OPEA text2image microservice

Helm chart for deploying OPEA text2image service.

Installing the Chart

To install the chart, run the following:

cd GenAIInfra/helm-charts/common
export MODELDIR=/mnt/opea-models
export MODELNAME=stable-diffusion-v1-5/stable-diffusion-v1-5
export HFTOKEN="insert-your-huggingface-token-here"
helm install text2image text2image --set global.modelUseHostPath=${MODELDIR} --set MODEL=${MODELNAME} --set global.HUGGINGFACEHUB_API_TOKEN=${HFTOKEN}
# To deploy on Gaudi enabled kubernetes cluster
# helm install text2image text2image --set global.modelUseHostPath=${MODELDIR} --set MODEL=${MODELNAME} --set global.HUGGINGFACEHUB_API_TOKEN=${HFTOKEN} --values gaudi-values.yaml

By default, the text2image service will downloading the “stable-diffusion-v1-5/stable-diffusion-v1-5” which is about 45GB.

If you already cached the model locally, you can pass it to container like this example:

MODELDIR=/mnt/opea-models

MODELNAME=”/data/models–stable-diffusion-v1-5–stable-diffusion-v1-5”

Verify

To verify the installation, run the command kubectl get pod to make sure all pods are runinng and in ready state.
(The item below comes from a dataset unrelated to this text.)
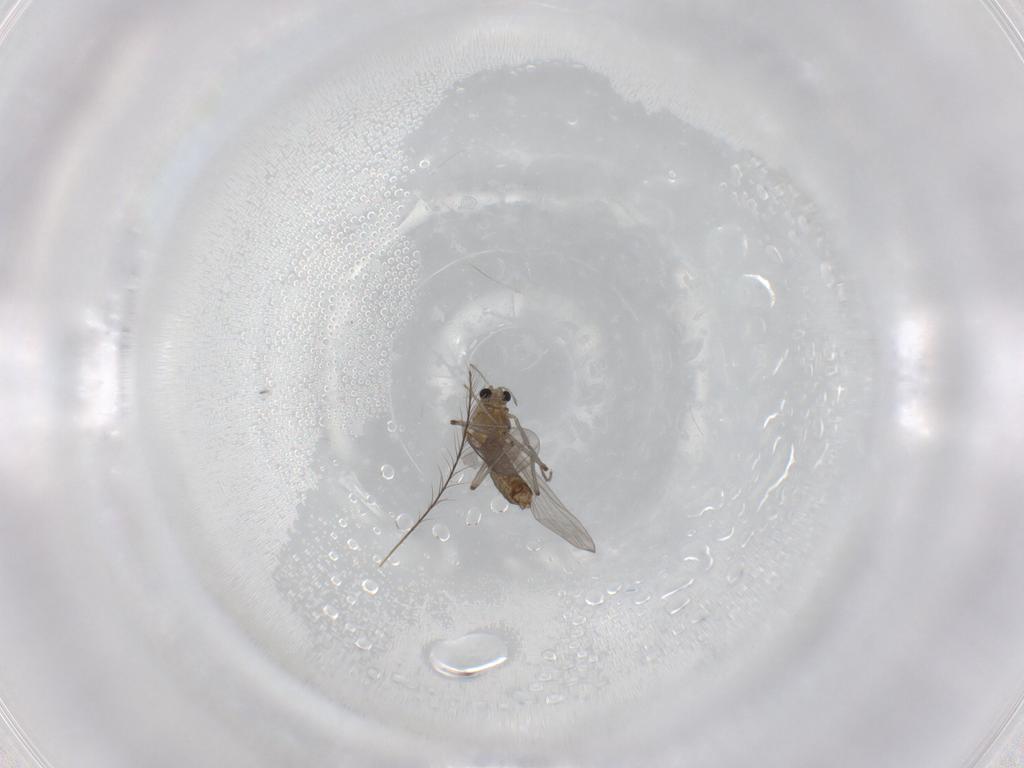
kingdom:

Then run the command kubectl port-forward svc/text2image 9379:9379 to expose the text2image service for access.

Open another terminal and run the following command to verify the service if working:

curl http://localhost:9379/v1/text2image \
    -XPOST \
    -d '{"prompt":"An astronaut riding a green horse", "num_images_per_prompt":1}' \
    -H 'Content-Type: application/json'

Values

Key

Type

Default

Description

MODEL

string

"stable-diffusion-v1-5/stable-diffusion-v1-5"

Models id from https://huggingface.co/, or predownloaded model directory

global.HUGGINGFACEHUB_API_TOKEN

string

insert-your-huggingface-token-here

Hugging Face API token

global.modelUseHostPath

string

""

Cached models directory, text2image will not download if the model is cached here. The host path “modelUseHostPath” will be mounted to container as /data directory. Set this to null/empty will force it to download model.

autoscaling.enabled

bool

false

Enable HPA autoscaling for the service deployment based on metrics it provides. See HPA instructions before enabling!

global.monitoring

bool

false

Enable usage metrics for the service. Required for HPA. See monitoring instructions before enabling!